Under the privilege, a patient, such as the plaintiff, has “the right to refuse to disclose, and to prevent another witness from disclosing, any communication between the patient and psychotherapist relative to diagnosis or treatment of a patient's mental condition.” Dep't of Soc. Servs. to Dispense with Consent to Adoption, 399 Mass. at 287 (emphasis added); accord Walden Behav. Care v. K.I., 471 Mass. 150, 153 (2015) (privilege in section 20B “exclude[s] from court proceedings . . . statements made by a patient to a psychotherapist relative to the diagnosis or treatment of the patient's mental or emotional condition”); M.G.L. c. 233, § 20B. The treatment records from the plaintiff's two psychotherapists therefore qualify for the privilege “if they contain the communications or notes of communications between the patient and a psychotherapist.” Dep't of Soc. Servs., 399 Mass. at 287 (emphasis added); see also Conklin, 146 F.Supp.3d at 434 n.2; Donovan v.
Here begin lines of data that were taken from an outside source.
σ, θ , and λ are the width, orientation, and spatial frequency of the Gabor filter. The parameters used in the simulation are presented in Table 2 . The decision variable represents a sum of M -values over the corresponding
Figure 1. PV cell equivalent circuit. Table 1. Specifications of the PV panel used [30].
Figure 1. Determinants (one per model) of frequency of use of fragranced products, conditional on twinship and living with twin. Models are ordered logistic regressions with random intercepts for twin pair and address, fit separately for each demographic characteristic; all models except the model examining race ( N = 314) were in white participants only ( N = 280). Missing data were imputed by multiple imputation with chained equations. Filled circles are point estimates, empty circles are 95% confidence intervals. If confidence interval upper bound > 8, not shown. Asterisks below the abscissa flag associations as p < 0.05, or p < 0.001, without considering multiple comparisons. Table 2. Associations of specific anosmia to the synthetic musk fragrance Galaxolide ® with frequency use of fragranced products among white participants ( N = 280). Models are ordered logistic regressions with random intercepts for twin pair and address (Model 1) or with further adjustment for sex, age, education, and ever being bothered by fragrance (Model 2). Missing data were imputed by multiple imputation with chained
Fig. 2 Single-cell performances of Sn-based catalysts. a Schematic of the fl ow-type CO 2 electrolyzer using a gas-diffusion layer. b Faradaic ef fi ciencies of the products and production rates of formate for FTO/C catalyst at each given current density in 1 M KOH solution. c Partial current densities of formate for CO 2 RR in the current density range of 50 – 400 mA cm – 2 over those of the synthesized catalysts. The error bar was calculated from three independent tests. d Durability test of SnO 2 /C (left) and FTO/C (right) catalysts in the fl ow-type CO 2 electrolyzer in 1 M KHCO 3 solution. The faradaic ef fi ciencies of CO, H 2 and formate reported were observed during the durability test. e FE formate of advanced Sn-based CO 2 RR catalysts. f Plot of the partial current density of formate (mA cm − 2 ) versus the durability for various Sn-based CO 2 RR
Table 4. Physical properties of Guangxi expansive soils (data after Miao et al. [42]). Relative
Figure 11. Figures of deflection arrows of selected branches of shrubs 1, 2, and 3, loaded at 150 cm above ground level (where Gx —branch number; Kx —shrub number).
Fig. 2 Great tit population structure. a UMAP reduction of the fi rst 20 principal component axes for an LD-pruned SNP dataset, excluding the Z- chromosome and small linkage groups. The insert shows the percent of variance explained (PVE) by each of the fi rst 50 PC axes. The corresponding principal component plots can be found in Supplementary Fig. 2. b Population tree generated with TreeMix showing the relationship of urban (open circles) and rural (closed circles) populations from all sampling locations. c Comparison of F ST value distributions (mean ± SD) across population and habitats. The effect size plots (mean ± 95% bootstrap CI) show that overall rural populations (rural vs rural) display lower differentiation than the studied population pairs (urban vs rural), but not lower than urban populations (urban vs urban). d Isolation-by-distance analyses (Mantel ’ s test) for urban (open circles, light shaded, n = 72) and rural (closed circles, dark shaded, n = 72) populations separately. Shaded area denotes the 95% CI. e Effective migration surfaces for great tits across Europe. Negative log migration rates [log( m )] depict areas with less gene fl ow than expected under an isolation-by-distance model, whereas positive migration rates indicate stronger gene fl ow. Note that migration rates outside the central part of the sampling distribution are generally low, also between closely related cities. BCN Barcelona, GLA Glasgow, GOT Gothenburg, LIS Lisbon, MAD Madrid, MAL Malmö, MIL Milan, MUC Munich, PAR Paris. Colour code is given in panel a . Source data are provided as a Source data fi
Prussman, No. CIV. A. 99-175D, 2000 WL 1257463, at *2 (Mass. Super. Aug. 28, 2000) (determining that plaintiff's therapist was “psychotherapist” and records were “communications . . . ‘relative to diagnosis or treatment of' plaintiff's ‘mental or emotional condition' within meaning of section 20B, thus entitling plaintiff to “qualified privilege to refuse” disclosure under section 20B).